Wet or flooded fixtures and wires present a serious threat of fire or electrocution. To reduce the danger of electrical shock or fire, do not attempt to use electricity until it is thoroughly checked by a qualified electrician.


  1. Items made of wood, metal or of other hard substances, including glass and chinaware, should be thoroughly scrubbed with soap and hot water and then allowed to air dry.
  2. Thoroughly launder or dry clean clothing, bedding, and other items made of soft materials. Mattresses and stuffed furniture can’t be cleaned adequately, even with steam, and should be discarded.
  3. Dry wet-washed items for 10 hours. Whenever possible, dry the items in direct sunlight.
  4. Wash your hands in soap and water immediately after handling objects recovered from the flood areas. Keep your hands away from your mouth while cleaning or otherwise handling these items.


  1. Clear out trash and mud from buildings. You can arrange for a dumpster with your refuse collection company.

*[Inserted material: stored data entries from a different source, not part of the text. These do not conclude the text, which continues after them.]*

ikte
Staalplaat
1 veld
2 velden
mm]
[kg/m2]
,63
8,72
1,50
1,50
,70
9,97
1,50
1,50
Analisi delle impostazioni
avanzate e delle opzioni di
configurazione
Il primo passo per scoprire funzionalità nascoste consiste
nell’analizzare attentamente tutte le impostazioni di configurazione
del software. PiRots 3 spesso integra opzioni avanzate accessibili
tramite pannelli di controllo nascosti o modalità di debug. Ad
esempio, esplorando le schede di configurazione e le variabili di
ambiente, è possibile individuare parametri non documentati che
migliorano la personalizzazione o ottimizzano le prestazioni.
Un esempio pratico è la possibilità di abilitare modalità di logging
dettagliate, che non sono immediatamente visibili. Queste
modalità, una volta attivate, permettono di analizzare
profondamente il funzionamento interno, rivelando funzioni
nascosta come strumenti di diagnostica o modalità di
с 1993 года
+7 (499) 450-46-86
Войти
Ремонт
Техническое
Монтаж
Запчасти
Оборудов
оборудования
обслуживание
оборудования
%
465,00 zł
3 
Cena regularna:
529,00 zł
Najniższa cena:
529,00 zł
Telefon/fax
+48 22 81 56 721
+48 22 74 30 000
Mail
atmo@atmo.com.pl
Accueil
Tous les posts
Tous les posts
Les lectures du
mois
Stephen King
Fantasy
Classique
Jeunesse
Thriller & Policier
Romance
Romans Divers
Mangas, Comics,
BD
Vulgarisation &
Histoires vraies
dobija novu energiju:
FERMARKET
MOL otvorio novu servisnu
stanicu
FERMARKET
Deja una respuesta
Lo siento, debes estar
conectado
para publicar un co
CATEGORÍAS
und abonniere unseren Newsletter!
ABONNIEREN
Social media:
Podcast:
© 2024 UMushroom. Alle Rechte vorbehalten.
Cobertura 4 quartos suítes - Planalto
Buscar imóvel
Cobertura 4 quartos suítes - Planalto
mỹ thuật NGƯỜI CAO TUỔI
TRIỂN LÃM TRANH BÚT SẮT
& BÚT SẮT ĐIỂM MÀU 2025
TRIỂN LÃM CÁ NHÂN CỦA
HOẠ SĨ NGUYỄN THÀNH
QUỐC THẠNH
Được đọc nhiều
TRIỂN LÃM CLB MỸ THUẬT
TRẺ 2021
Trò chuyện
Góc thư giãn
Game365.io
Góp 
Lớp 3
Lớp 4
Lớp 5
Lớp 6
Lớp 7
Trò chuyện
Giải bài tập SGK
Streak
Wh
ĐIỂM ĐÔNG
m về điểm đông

  2. Flush with clean water with a hose under pressure. Do not use river water for this.
  3. Use soap and hot water to scrub floors and walls and all other surfaces that people are likely to touch. Rinse thoroughly with clean water. Drain off water.
  4. Use a disinfectant solution (one ounce of household bleach to 4 gallons of water) after scrubbing flooded surfaces.
  5. Open all doors and windows and allow the entire building and everything in it to dry thoroughly. Do not reoccupy the building for at least 10 hours after the drying is completed.
  6. Check flues, chimneys, wiring, and plumbing.
  7. Check for weakened foundations and warped doors and windows.
  8. Floodwater may carry a variety of germs and contaminants. Wash your hands frequently with soap and disinfected water to prevent the spread of disease. Wear gloves and boots at all times.
  9. If sewage has overflowed inside the residence, refer to the Snohomish Health District’s "Guidelines for Cleaning Indoor Sewage Spills" for clean up procedures.